Transcribed page contents
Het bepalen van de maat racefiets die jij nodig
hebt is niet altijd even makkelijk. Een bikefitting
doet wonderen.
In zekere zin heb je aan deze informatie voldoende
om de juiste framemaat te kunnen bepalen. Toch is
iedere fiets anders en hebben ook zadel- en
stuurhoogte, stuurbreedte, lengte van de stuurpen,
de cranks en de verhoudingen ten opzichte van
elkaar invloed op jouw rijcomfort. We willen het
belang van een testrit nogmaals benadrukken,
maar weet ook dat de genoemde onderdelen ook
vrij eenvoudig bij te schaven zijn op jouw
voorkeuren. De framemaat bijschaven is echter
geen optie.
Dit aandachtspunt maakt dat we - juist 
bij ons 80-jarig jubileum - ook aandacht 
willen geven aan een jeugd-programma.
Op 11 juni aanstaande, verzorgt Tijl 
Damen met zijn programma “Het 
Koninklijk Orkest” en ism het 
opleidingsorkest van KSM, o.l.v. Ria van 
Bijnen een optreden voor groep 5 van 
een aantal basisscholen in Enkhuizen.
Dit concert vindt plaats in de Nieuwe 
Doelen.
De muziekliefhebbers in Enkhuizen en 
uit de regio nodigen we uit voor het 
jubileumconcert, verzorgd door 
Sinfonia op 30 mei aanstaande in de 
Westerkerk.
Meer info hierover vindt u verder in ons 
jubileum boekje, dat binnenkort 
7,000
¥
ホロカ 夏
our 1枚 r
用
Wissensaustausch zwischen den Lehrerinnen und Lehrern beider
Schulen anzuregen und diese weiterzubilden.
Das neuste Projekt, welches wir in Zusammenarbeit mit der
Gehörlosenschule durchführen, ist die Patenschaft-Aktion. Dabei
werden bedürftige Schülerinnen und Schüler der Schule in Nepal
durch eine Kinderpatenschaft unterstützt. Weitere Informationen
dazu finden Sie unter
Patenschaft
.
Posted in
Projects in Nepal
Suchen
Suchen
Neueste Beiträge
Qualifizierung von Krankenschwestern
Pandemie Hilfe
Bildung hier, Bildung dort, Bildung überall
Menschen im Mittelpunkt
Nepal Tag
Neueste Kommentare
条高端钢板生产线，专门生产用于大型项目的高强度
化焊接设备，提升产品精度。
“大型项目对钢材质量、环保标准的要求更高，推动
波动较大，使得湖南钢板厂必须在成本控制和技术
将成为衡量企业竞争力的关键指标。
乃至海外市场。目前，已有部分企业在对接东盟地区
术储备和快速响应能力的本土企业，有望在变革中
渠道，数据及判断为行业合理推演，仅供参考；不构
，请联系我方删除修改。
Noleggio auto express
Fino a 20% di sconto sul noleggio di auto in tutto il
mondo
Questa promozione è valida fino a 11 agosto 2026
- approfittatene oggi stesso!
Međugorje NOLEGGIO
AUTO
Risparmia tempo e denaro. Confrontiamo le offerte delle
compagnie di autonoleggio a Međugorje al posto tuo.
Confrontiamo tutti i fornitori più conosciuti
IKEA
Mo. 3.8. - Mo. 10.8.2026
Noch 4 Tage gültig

_Exercise details_. Return all the lines of the transcribed page contents above, in their original order and without changing a single character.

_Answer for this exercise_.
Het bepalen van de maat racefiets die jij nodig
hebt is niet altijd even makkelijk. Een bikefitting
doet wonderen.
In zekere zin heb je aan deze informatie voldoende
om de juiste framemaat te kunnen bepalen. Toch is
iedere fiets anders en hebben ook zadel- en
stuurhoogte, stuurbreedte, lengte van de stuurpen,
de cranks en de verhoudingen ten opzichte van
elkaar invloed op jouw rijcomfort. We willen het
belang van een testrit nogmaals benadrukken,
maar weet ook dat de genoemde onderdelen ook
vrij eenvoudig bij te schaven zijn op jouw
voorkeuren. De framemaat bijschaven is echter
geen optie.
Dit aandachtspunt maakt dat we - juist 
bij ons 80-jarig jubileum - ook aandacht 
willen geven aan een jeugd-programma.
Op 11 juni aanstaande, verzorgt Tijl 
Damen met zijn programma “Het 
Koninklijk Orkest” en ism het 
opleidingsorkest van KSM, o.l.v. Ria van 
Bijnen een optreden voor groep 5 van 
een aantal basisscholen in Enkhuizen.
Dit concert vindt plaats in de Nieuwe 
Doelen.
De muziekliefhebbers in Enkhuizen en 
uit de regio nodigen we uit voor het 
jubileumconcert, verzorgd door 
Sinfonia op 30 mei aanstaande in de 
Westerkerk.
Meer info hierover vindt u verder in ons 
jubileum boekje, dat binnenkort 
7,000
¥
ホロカ 夏
our 1枚 r
用
Wissensaustausch zwischen den Lehrerinnen und Lehrern beider
Schulen anzuregen und diese weiterzubilden.
Das neuste Projekt, welches wir in Zusammenarbeit mit der
Gehörlosenschule durchführen, ist die Patenschaft-Aktion. Dabei
werden bedürftige Schülerinnen und Schüler der Schule in Nepal
durch eine Kinderpatenschaft unterstützt. Weitere Informationen
dazu finden Sie unter
Patenschaft
.
Posted in
Projects in Nepal
Suchen
Suchen
Neueste Beiträge
Qualifizierung von Krankenschwestern
Pandemie Hilfe
Bildung hier, Bildung dort, Bildung überall
Menschen im Mittelpunkt
Nepal Tag
Neueste Kommentare
条高端钢板生产线，专门生产用于大型项目的高强度
化焊接设备，提升产品精度。
“大型项目对钢材质量、环保标准的要求更高，推动
波动较大，使得湖南钢板厂必须在成本控制和技术
将成为衡量企业竞争力的关键指标。
乃至海外市场。目前，已有部分企业在对接东盟地区
术储备和快速响应能力的本土企业，有望在变革中
渠道，数据及判断为行业合理推演，仅供参考；不构
，请联系我方删除修改。
Noleggio auto express
Fino a 20% di sconto sul noleggio di auto in tutto il
mondo
Questa promozione è valida fino a 11 agosto 2026
- approfittatene oggi stesso!
Međugorje NOLEGGIO
AUTO
Risparmia tempo e denaro. Confrontiamo le offerte delle
compagnie di autonoleggio a Međugorje al posto tuo.
Confrontiamo tutti i fornitori più conosciuti
IKEA
Mo. 3.8. - Mo. 10.8.2026
Noch 4 Tage gültig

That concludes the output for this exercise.